YOUR TASK: If the records below hold pictures, omit them, and print exactly the lines from the first line through the line containing "(plotinvisibletext no)", inclusive.

MATERIAL SUPPLIED:
================================

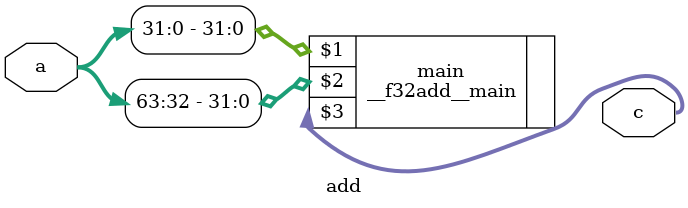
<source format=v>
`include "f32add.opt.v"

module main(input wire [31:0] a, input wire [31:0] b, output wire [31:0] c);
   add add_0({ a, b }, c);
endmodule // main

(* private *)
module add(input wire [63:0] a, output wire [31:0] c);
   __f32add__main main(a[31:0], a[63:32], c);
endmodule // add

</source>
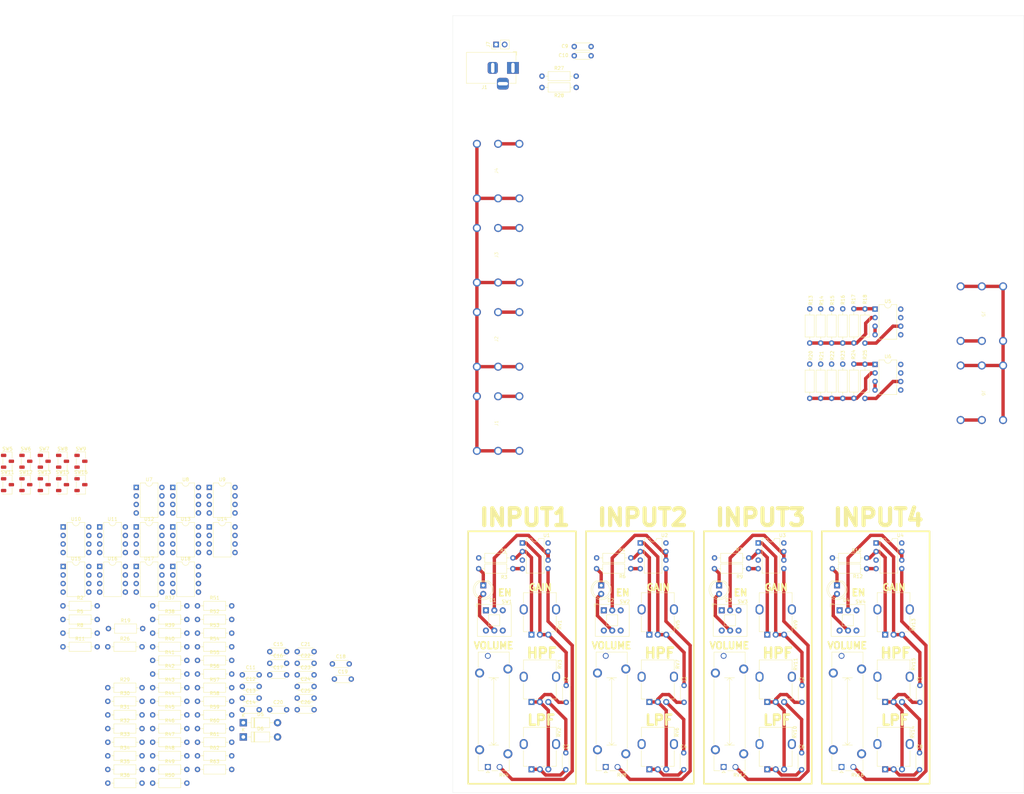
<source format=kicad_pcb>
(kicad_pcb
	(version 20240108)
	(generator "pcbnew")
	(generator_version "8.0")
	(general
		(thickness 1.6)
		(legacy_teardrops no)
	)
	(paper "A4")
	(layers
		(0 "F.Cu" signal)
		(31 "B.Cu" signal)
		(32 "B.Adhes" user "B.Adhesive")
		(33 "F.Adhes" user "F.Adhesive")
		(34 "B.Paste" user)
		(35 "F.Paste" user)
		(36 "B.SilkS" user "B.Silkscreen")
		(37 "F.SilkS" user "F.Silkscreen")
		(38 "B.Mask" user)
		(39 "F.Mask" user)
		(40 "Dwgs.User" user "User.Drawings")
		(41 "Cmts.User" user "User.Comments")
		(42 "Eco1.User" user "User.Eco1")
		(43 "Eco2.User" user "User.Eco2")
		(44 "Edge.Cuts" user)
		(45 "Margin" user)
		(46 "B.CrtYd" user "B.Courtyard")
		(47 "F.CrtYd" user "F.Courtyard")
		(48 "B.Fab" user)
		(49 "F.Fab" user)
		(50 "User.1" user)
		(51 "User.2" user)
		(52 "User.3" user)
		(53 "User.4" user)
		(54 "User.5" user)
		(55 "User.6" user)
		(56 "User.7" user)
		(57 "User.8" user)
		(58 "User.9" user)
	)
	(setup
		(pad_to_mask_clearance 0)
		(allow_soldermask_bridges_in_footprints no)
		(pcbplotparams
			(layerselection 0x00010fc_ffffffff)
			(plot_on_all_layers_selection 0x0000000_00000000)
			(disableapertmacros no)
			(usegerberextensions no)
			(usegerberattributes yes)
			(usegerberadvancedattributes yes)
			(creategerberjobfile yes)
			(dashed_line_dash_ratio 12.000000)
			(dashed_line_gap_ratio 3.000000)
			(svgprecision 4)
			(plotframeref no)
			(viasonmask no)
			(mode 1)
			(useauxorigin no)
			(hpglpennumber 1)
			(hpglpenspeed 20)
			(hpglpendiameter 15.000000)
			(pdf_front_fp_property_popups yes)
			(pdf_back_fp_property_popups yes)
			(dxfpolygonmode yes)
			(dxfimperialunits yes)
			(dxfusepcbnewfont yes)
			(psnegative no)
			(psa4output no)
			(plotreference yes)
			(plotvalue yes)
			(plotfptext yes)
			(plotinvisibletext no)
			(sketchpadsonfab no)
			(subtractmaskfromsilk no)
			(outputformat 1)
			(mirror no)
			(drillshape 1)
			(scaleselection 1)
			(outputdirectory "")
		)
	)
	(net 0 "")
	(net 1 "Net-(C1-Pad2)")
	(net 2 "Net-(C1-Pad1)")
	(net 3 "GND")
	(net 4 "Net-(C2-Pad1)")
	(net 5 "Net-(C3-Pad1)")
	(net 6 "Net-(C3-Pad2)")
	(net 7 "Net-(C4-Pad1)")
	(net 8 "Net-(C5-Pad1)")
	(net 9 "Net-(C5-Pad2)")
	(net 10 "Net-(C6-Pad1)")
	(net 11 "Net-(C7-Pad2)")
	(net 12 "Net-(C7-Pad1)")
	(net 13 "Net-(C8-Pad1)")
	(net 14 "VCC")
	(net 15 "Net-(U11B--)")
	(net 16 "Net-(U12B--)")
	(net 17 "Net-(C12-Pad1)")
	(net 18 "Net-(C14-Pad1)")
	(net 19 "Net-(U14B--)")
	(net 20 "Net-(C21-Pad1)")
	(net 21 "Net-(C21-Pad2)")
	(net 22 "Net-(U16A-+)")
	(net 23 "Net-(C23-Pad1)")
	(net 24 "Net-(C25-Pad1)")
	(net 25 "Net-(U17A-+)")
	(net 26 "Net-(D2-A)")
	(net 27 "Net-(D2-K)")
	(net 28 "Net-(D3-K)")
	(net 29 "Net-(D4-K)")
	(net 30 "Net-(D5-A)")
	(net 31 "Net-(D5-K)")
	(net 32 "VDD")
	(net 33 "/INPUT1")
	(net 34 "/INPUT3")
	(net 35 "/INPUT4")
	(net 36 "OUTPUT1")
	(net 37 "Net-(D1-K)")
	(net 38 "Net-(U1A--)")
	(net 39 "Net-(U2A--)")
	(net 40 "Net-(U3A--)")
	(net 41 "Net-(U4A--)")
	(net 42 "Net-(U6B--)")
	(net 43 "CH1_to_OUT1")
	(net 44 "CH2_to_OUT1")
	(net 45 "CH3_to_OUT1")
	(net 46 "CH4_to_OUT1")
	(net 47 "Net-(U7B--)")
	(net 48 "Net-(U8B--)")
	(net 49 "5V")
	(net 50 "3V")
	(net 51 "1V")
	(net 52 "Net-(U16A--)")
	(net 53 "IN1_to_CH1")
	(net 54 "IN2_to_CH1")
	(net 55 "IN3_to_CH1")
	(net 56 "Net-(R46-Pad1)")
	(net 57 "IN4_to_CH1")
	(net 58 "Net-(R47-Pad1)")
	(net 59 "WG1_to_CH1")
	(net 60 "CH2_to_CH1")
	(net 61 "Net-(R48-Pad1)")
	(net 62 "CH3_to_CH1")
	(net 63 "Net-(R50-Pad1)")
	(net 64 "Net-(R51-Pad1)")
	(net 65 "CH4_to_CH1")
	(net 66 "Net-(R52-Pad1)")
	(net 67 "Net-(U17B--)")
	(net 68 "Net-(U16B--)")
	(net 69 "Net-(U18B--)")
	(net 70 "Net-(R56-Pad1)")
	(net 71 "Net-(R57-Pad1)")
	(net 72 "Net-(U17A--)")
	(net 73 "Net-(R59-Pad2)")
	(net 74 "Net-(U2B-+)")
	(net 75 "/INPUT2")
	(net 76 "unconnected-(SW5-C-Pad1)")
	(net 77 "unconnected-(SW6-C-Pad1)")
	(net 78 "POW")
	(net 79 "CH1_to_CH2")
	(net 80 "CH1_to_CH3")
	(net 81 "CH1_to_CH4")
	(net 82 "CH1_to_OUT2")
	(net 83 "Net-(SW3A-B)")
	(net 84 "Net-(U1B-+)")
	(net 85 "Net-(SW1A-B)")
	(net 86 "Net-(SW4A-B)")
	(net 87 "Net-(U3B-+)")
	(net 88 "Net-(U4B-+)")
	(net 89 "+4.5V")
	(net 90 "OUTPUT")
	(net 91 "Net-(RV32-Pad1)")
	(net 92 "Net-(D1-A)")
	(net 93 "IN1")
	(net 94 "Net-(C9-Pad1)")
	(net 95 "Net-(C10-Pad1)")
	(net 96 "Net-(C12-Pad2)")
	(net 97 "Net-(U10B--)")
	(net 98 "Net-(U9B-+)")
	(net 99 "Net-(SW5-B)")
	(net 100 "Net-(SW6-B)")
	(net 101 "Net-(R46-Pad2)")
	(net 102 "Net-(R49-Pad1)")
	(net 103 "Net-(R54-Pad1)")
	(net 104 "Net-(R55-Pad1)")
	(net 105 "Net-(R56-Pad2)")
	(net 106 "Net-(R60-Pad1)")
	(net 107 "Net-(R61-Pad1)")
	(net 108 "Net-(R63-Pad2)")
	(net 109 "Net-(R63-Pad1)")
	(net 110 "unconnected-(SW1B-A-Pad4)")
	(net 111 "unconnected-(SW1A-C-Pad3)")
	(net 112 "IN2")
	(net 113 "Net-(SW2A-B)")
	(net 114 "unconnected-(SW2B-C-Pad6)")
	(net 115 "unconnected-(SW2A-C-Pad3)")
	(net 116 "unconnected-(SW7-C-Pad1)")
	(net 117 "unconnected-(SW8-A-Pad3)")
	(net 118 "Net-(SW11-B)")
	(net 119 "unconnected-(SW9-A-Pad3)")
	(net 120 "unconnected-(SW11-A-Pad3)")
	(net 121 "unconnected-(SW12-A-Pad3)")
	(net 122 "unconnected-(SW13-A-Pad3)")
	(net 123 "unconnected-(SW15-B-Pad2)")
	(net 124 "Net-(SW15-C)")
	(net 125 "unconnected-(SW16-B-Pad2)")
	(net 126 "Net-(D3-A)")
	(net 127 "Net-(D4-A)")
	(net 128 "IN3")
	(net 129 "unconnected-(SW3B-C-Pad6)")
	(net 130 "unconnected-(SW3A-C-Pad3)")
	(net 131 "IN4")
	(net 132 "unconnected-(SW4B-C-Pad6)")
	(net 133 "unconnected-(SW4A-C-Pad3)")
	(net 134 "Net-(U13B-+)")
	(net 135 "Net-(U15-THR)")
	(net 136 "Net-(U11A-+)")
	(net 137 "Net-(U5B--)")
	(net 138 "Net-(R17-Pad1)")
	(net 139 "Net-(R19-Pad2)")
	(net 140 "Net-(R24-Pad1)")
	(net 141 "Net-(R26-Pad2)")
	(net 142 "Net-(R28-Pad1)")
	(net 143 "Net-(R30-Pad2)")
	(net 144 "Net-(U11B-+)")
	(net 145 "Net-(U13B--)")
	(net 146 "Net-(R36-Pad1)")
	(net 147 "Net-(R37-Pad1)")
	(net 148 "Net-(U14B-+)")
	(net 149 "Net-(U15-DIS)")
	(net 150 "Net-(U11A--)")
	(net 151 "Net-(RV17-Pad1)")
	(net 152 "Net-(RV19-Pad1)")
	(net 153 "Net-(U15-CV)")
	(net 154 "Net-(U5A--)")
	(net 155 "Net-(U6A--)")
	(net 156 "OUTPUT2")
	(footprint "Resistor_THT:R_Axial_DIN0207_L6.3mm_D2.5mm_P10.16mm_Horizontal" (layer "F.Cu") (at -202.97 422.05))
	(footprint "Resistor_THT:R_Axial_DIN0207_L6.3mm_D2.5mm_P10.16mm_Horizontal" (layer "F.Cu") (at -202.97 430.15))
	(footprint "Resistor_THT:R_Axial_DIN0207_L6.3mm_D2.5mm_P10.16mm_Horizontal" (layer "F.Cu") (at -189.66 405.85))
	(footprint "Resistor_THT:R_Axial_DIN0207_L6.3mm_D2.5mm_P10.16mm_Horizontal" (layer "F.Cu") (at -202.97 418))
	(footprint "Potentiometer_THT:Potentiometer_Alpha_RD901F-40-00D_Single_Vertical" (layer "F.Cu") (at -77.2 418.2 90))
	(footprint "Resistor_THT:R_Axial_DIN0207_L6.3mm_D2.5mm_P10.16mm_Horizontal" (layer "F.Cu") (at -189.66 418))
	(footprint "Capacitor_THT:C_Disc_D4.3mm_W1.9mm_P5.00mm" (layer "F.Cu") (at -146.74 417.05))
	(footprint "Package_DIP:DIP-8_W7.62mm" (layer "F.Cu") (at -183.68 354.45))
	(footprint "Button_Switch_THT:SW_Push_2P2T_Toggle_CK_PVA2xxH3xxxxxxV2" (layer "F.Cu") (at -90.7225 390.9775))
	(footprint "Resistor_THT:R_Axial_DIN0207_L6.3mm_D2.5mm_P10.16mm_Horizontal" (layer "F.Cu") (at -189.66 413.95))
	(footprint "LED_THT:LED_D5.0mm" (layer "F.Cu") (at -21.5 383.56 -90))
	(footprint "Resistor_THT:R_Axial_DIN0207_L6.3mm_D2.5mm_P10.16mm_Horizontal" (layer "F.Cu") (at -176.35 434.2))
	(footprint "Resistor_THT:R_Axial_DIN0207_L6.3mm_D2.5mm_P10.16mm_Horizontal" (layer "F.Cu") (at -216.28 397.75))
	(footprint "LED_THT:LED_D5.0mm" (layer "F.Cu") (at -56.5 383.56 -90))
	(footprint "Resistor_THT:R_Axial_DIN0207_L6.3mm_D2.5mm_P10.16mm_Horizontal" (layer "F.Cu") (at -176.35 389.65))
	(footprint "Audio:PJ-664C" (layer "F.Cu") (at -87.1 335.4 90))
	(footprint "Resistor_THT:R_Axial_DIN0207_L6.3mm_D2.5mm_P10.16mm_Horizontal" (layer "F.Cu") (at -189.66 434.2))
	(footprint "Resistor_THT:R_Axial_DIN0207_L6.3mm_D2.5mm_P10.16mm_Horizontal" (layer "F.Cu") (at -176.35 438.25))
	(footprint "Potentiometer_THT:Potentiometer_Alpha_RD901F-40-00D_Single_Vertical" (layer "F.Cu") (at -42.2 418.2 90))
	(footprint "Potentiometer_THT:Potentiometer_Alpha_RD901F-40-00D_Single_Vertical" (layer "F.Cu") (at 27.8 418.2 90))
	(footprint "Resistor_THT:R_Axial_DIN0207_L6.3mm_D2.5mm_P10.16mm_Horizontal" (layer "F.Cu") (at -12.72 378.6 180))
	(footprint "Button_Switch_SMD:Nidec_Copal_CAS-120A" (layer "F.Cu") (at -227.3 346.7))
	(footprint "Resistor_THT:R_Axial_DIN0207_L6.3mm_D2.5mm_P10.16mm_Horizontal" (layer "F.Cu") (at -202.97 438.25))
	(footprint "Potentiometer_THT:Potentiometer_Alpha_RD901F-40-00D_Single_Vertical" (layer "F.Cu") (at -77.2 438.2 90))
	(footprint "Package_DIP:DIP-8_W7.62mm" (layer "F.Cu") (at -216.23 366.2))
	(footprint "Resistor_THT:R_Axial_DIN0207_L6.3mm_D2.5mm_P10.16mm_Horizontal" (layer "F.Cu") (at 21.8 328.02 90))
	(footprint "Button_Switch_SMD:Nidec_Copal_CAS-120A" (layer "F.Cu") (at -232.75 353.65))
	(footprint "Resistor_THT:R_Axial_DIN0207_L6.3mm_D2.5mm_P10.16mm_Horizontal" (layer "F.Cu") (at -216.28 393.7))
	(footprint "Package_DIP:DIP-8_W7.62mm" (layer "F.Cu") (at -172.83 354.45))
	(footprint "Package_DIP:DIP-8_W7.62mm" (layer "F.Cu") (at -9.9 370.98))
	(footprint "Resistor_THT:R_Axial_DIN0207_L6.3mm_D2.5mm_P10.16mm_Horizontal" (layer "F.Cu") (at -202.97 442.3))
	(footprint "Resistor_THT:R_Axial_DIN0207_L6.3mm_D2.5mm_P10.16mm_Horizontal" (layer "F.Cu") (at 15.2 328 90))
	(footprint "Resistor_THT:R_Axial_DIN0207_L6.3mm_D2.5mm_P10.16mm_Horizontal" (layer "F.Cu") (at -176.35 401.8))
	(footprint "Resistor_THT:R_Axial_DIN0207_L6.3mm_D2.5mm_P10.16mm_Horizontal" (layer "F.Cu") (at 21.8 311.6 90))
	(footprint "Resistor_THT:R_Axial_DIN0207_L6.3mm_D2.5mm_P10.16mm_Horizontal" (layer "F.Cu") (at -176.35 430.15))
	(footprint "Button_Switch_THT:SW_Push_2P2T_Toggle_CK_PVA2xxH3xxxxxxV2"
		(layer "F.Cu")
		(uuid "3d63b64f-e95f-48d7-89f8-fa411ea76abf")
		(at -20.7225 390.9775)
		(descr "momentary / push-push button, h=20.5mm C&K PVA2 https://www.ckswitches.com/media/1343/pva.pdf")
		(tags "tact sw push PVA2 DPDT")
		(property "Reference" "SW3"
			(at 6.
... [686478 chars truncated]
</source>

================================

WORKED SOLUTION:
<source format=v>
`include "f32add.opt.v"

module main(input wire [31:0] a, input wire [31:0] b, output wire [31:0] c);
   add add_0({ a, b }, c);
endmodule // main

(* private *)
module add(input wire [63:0] a, output wire [31:0] c);
   __f32add__main main(a[31:0], a[63:32], c);
endmodule // add

</source>
<source format=kicad_pcb>
(kicad_pcb
	(version 20240108)
	(generator "pcbnew")
	(generator_version "8.0")
	(general
		(thickness 1.6)
		(legacy_teardrops no)
	)
	(paper "A4")
	(layers
		(0 "F.Cu" signal)
		(31 "B.Cu" signal)
		(32 "B.Adhes" user "B.Adhesive")
		(33 "F.Adhes" user "F.Adhesive")
		(34 "B.Paste" user)
		(35 "F.Paste" user)
		(36 "B.SilkS" user "B.Silkscreen")
		(37 "F.SilkS" user "F.Silkscreen")
		(38 "B.Mask" user)
		(39 "F.Mask" user)
		(40 "Dwgs.User" user "User.Drawings")
		(41 "Cmts.User" user "User.Comments")
		(42 "Eco1.User" user "User.Eco1")
		(43 "Eco2.User" user "User.Eco2")
		(44 "Edge.Cuts" user)
		(45 "Margin" user)
		(46 "B.CrtYd" user "B.Courtyard")
		(47 "F.CrtYd" user "F.Courtyard")
		(48 "B.Fab" user)
		(49 "F.Fab" user)
		(50 "User.1" user)
		(51 "User.2" user)
		(52 "User.3" user)
		(53 "User.4" user)
		(54 "User.5" user)
		(55 "User.6" user)
		(56 "User.7" user)
		(57 "User.8" user)
		(58 "User.9" user)
	)
	(setup
		(pad_to_mask_clearance 0)
		(allow_soldermask_bridges_in_footprints no)
		(pcbplotparams
			(layerselection 0x00010fc_ffffffff)
			(plot_on_all_layers_selection 0x0000000_00000000)
			(disableapertmacros no)
			(usegerberextensions no)
			(usegerberattributes yes)
			(usegerberadvancedattributes yes)
			(creategerberjobfile yes)
			(dashed_line_dash_ratio 12.000000)
			(dashed_line_gap_ratio 3.000000)
			(svgprecision 4)
			(plotframeref no)
			(viasonmask no)
			(mode 1)
			(useauxorigin no)
			(hpglpennumber 1)
			(hpglpenspeed 20)
			(hpglpendiameter 15.000000)
			(pdf_front_fp_property_popups yes)
			(pdf_back_fp_property_popups yes)
			(dxfpolygonmode yes)
			(dxfimperialunits yes)
			(dxfusepcbnewfont yes)
			(psnegative no)
			(psa4output no)
			(plotreference yes)
			(plotvalue yes)
			(plotfptext yes)
			(plotinvisibletext no)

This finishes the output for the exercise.